4 May: Haredi men form a minyan – a quorum of 10 men required for Jewish worship – for shacharit (morning prayer). They congregate across neighbouring gardens in Stamford Hill, north London, in order to socially distance.
7 May: Because all synagogues are closed, members of the tight-knit Jewish community of Stamford Hill come together in their front gardens and on the roadside so they can form the minyan required for daily prayer.
7 May: In order to form a minyan, each participant must be able to hear the chazzan (person who leads the services).
7 May: Rabbi Daniel Epstein conducts a funeral at a Jewish cemetery in Waltham Abbey for a victim of Covid-19, broadcast via Zoom.
15 May: Raheema Caratella reads to her family from the Qur’an. Her family have been reading together every day during Ramadan.
15 May: Irhfan Mururajani leads his family in prayer at their home in Leicester during Ramadan. “This is the first time I’ve done the night prayer with a female member of my household,” he says. “The very first time we are praying as a whole family. It’s a lovely feeling.”
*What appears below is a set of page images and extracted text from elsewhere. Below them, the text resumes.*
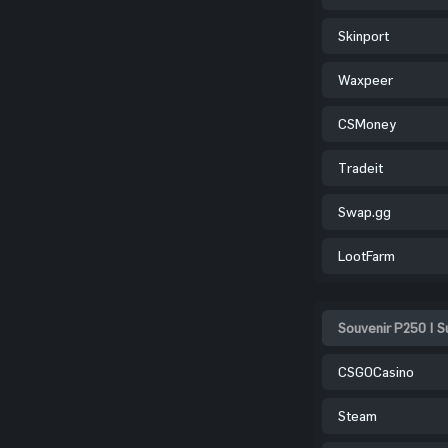
Skinport
Waxpeer
CSMoney
Tradeit
Swap.gg
LootFarm
Souvenir P250 | 
CSGOCasino
Steam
3 April: The Baitul Futuh mosque in Morden, the largest in western Europe, empty at Friday prayer time during the first full week of the lockdown.
20 May: Imam Faruq Siddiqi, the Muslim chaplain for the Royal London hospital in east London, prays in an empty consulting room during Ramadan.
16 May: Iftar meals are cooked and prepared for distribution from Saffron Kitchen in Leyton by the charity Supporting Humanity. In conjunction with the East London mosque, meals are delivered to NHS workers at the Royal London hospital.
20 May: Nurse Ayesha Khan breaks her fast with an iftar meal delivered by Serving Humanity and East London mosque. “My faith has definitely deepened” during the Covid-19 crisis, she says.
16 April: Father Rayner Wakeling, of St Silas church in King’s Cross, prepares to deliver a service to his parishioners via Facebook from his home. “I didn’t initially think I would do any live streaming. Certainly celebrating mass at home on my own was going to be really strange. [But] on Sunday something like 300 people watched on Facebook, compared to around 35 people who come to church each week. Well, I was amazed!”
5 June: A Ghanaian funeral ceremony takes place outside the home of a 59 year-old man who died in March. The undertakers brought his coffin to his home in Croydon so his family and friends could hold a religious ceremony on the roadside. “The deceased man was in our care for two months while the family waited in the hope that they could have a traditional funeral. I’ve seen people’s faith tested to the very limits,” says the funeral director Gary Valentine-Fuller.